Sometimes we become so engrossed in our pursuit of personal endeavours that we lose sight of where we actually are in relation to the rest of the world.
Or the rest of the galaxy.
Or other galaxies.
Or other [names of other distant cosmic entities]
On a particularly starry night, my friend’s father (who is an avid astronomy enthusiast) gave us a view of Jupiter and its four moons, Saturn, and a distant galaxy called Sombrero. The views were nothing short of spectacular, with Jupiter’s moons all perfectly lined up horizontally, the rings on Saturn becoming a bit more believable than just photos on a primary school classroom wall, and a distant galaxy oriented somewhat vertical compared to our position.

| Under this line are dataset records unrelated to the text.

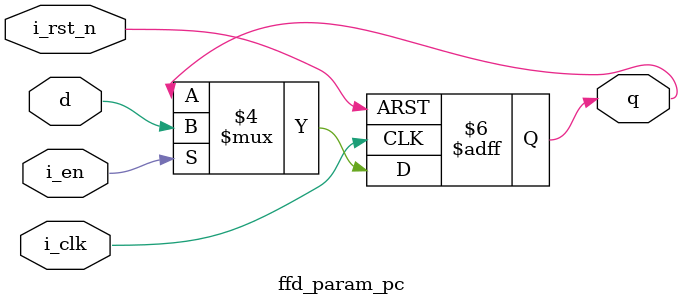
<source format=sv>

module ffd_param_pc #(parameter LENGTH=1)(
	//inputs
	input i_clk,
	input i_rst_n,
	input i_en,
	input [LENGTH-1:0] d,
	//outputs
	output reg[LENGTH-1:0] q
);

//Parametrized flip flop with synchronous reset and enable signal
always@(posedge i_clk, negedge i_rst_n)
begin
	if(!i_rst_n)
		q <= 32'h400_000;  //Default risk-v address 32'h400_000
	else if(i_en)
		q <= d;
	else
		q <= q;
end

endmodule
</source>
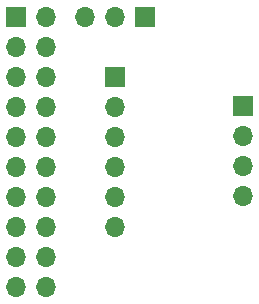
<source format=gts>
%TF.GenerationSoftware,KiCad,Pcbnew,(6.0.9)*%
%TF.CreationDate,2023-10-26T15:22:16+09:00*%
%TF.ProjectId,JTAG_to_SWD,4a544147-5f74-46f5-9f53-57442e6b6963,rev?*%
%TF.SameCoordinates,PX1c9c380PYaba9500*%
%TF.FileFunction,Soldermask,Top*%
%TF.FilePolarity,Negative*%
%FSLAX46Y46*%
G04 Gerber Fmt 4.6, Leading zero omitted, Abs format (unit mm)*
G04 Created by KiCad (PCBNEW (6.0.9)) date 2023-10-26 15:22:16*
%MOMM*%
%LPD*%
G01*
G04 APERTURE LIST*
%ADD10R,1.700000X1.700000*%
%ADD11O,1.700000X1.700000*%
G04 APERTURE END LIST*
D10*
%TO.C,J3*%
X22525000Y18860000D03*
D11*
X22525000Y16320000D03*
X22525000Y13780000D03*
X22525000Y11240000D03*
%TD*%
D10*
%TO.C,J4*%
X14170000Y26450000D03*
D11*
X11630000Y26450000D03*
X9090000Y26450000D03*
%TD*%
D10*
%TO.C,J2*%
X11635000Y21385000D03*
D11*
X11635000Y18845000D03*
X11635000Y16305000D03*
X11635000Y13765000D03*
X11635000Y11225000D03*
X11635000Y8685000D03*
%TD*%
D10*
%TO.C,J1*%
X3300000Y26460000D03*
D11*
X5840000Y26460000D03*
X3300000Y23920000D03*
X5840000Y23920000D03*
X3300000Y21380000D03*
X5840000Y21380000D03*
X3300000Y18840000D03*
X5840000Y18840000D03*
X3300000Y16300000D03*
X5840000Y16300000D03*
X3300000Y13760000D03*
X5840000Y13760000D03*
X3300000Y11220000D03*
X5840000Y11220000D03*
X3300000Y8680000D03*
X5840000Y8680000D03*
X3300000Y6140000D03*
X5840000Y6140000D03*
X3300000Y3600000D03*
X5840000Y3600000D03*
%TD*%
M02*

</source>
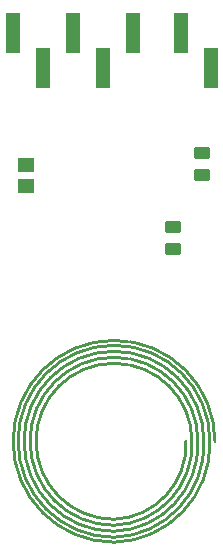
<source format=gbr>
G04*
G04 #@! TF.GenerationSoftware,Altium Limited,Altium Designer,22.4.2 (48)*
G04*
G04 Layer_Color=8421504*
%FSLAX25Y25*%
%MOIN*%
G70*
G04*
G04 #@! TF.SameCoordinates,F9A4DCB5-2B7C-4553-87A1-470B5E90004D*
G04*
G04*
G04 #@! TF.FilePolarity,Positive*
G04*
G01*
G75*
%ADD11C,0.01000*%
%ADD13C,0.01000*%
%ADD14R,0.05787X0.04567*%
G04:AMPARAMS|DCode=15|XSize=39.37mil|YSize=55.91mil|CornerRadius=4.92mil|HoleSize=0mil|Usage=FLASHONLY|Rotation=270.000|XOffset=0mil|YOffset=0mil|HoleType=Round|Shape=RoundedRectangle|*
%AMROUNDEDRECTD15*
21,1,0.03937,0.04606,0,0,270.0*
21,1,0.02953,0.05591,0,0,270.0*
1,1,0.00984,-0.02303,-0.01476*
1,1,0.00984,-0.02303,0.01476*
1,1,0.00984,0.02303,0.01476*
1,1,0.00984,0.02303,-0.01476*
%
%ADD15ROUNDEDRECTD15*%
%ADD16R,0.05000X0.13504*%
%ADD17R,0.01000X0.01000*%
D11*
X209720Y346001D02*
G03*
X177720Y378000I-32000J-0D01*
G01*
X209720Y346000D02*
G03*
X209720Y346001I-32000J0D01*
G01*
X207720Y346000D02*
G03*
X177720Y376000I-30000J-0D01*
G01*
X211365Y346000D02*
G03*
X177720Y379644I-33644J0D01*
G01*
X205720Y346000D02*
G03*
X177720Y374000I-28000J-0D01*
G01*
X203720Y346000D02*
G03*
X177720Y372000I-26000J-0D01*
G01*
Y312356D02*
G03*
X209720Y346000I-822J32822D01*
G01*
X177720Y318000D02*
G03*
X203720Y346000I-1000J27000D01*
G01*
X177720Y320000D02*
G03*
X201720Y346000I-1000J25000D01*
G01*
X177721Y314000D02*
G03*
X207720Y346000I-1000J31000D01*
G01*
X177720Y316000D02*
G03*
X205720Y346000I-1000J29000D01*
G01*
X151720D02*
G03*
X177720Y320000I26000J0D01*
G01*
X149720Y346000D02*
G03*
X177720Y318000I28000J0D01*
G01*
X147720Y346000D02*
G03*
X177720Y316000I30000J0D01*
G01*
X145720Y346000D02*
G03*
X177720Y314000I32000J0D01*
G01*
X144076Y346000D02*
G03*
X177720Y312356I33644J0D01*
G01*
X177720Y378000D02*
G03*
X145720Y346000I0J-32000D01*
G01*
X177720Y374000D02*
G03*
X149720Y346000I0J-28000D01*
G01*
X177720Y372000D02*
G03*
X151720Y346000I0J-26000D01*
G01*
X177720Y379644D02*
G03*
X144076Y346000I0J-33644D01*
G01*
X177720Y376000D02*
G03*
X147720Y346000I0J-30000D01*
G01*
D13*
X207720D02*
D03*
D14*
X148500Y437965D02*
D03*
Y431035D02*
D03*
D15*
X207000Y434819D02*
D03*
Y442181D02*
D03*
X197500Y410138D02*
D03*
Y417500D02*
D03*
D16*
X144000Y482000D02*
D03*
X154000Y470504D02*
D03*
X164000Y482000D02*
D03*
X174000Y470504D02*
D03*
X184000Y482000D02*
D03*
X210000Y470504D02*
D03*
X200000Y482000D02*
D03*
D17*
X201720Y346000D02*
D03*
X211365D02*
D03*
M02*

</source>
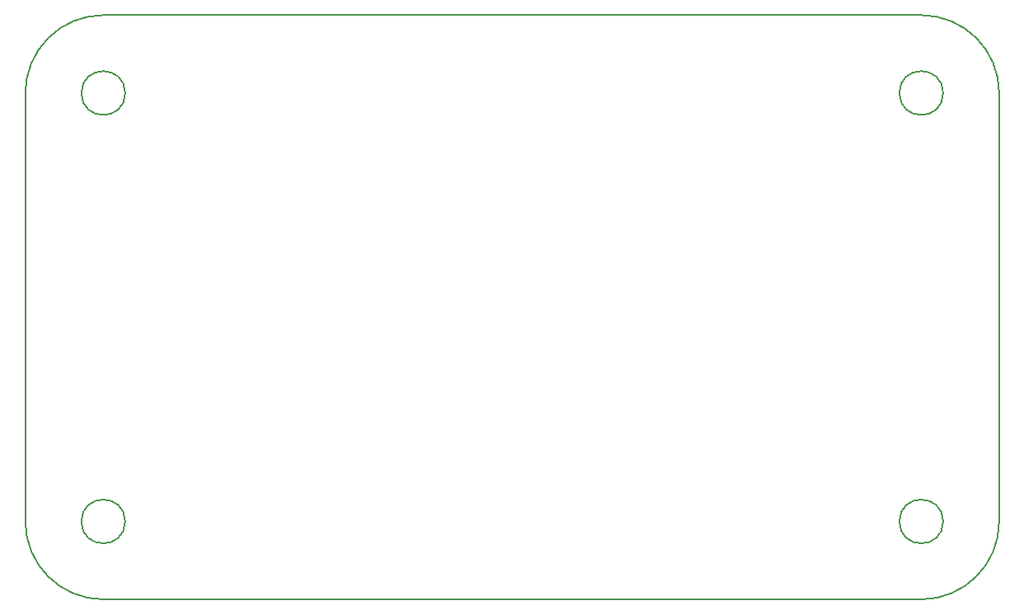
<source format=gbr>
%TF.GenerationSoftware,KiCad,Pcbnew,8.0.3*%
%TF.CreationDate,2025-07-14T16:25:53+02:00*%
%TF.ProjectId,Cmes,436d6573-2e6b-4696-9361-645f70636258,rev?*%
%TF.SameCoordinates,Original*%
%TF.FileFunction,Profile,NP*%
%FSLAX46Y46*%
G04 Gerber Fmt 4.6, Leading zero omitted, Abs format (unit mm)*
G04 Created by KiCad (PCBNEW 8.0.3) date 2025-07-14 16:25:53*
%MOMM*%
%LPD*%
G01*
G04 APERTURE LIST*
%TA.AperFunction,Profile*%
%ADD10C,0.200000*%
%TD*%
G04 APERTURE END LIST*
D10*
X166014400Y-56080600D02*
G75*
G02*
X174014400Y-64080600I0J-8000000D01*
G01*
X74014400Y-64080600D02*
X74014400Y-108080600D01*
X84264400Y-64080600D02*
G75*
G02*
X79764400Y-64080600I-2250000J0D01*
G01*
X79764400Y-64080600D02*
G75*
G02*
X84264400Y-64080600I2250000J0D01*
G01*
X166014400Y-56080600D02*
X82014400Y-56080600D01*
X174014400Y-108080600D02*
X174014400Y-64080600D01*
X74014400Y-64080600D02*
G75*
G02*
X82014400Y-56080600I8000000J0D01*
G01*
X168264400Y-64080600D02*
G75*
G02*
X163764400Y-64080600I-2250000J0D01*
G01*
X163764400Y-64080600D02*
G75*
G02*
X168264400Y-64080600I2250000J0D01*
G01*
X84264400Y-108080600D02*
G75*
G02*
X79764400Y-108080600I-2250000J0D01*
G01*
X79764400Y-108080600D02*
G75*
G02*
X84264400Y-108080600I2250000J0D01*
G01*
X82014400Y-116080600D02*
G75*
G02*
X74014400Y-108080600I0J8000000D01*
G01*
X168264400Y-108080600D02*
G75*
G02*
X163764400Y-108080600I-2250000J0D01*
G01*
X163764400Y-108080600D02*
G75*
G02*
X168264400Y-108080600I2250000J0D01*
G01*
X82014400Y-116080600D02*
X166014400Y-116080600D01*
X174014400Y-108080600D02*
G75*
G02*
X166014400Y-116080600I-8000000J0D01*
G01*
M02*

</source>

I mean seriously, how often do we stop to even ponder upon the very existence of these celestial bodies, much less the views of them from Earth?
I take out my Saxon telescope once every couple of months and spend a bit of time tinkering with various lenses, and my best experiences have been the crystal clear view of the moon’s surface, and what appears to be the glowing red hue of Mars. It’s truly a phenomenal experience, something quite literally out of this world. Surely there’s some renewed perspective in that? Perhaps a realignment of life’s purpose, priorities, behaviours?
I feel we often limit the scope of our activities and concerns to little more than the tip of our nose, which puts us at a higher risk of becoming self-centred, egotistical and narrow-minded. There is a much wider world out there (“world” being used in the broadest sense of the term), and the relatively few issues we grapple with should not prevent us from appreciating the wonder and discovery of the often ambiguous reality of the rest of the world (people, nature, politics, world history, technological advancements, morals and ethics, etc.). And I realised this from a simple view of Space.
As a lesson for myself before others, let us aim to understand things are they are, more than the way our minds tell us they should be. Find contentment in the things we can understand and control, and don’t lose sleep over things we can’t, while still appreciating their ability to impact us.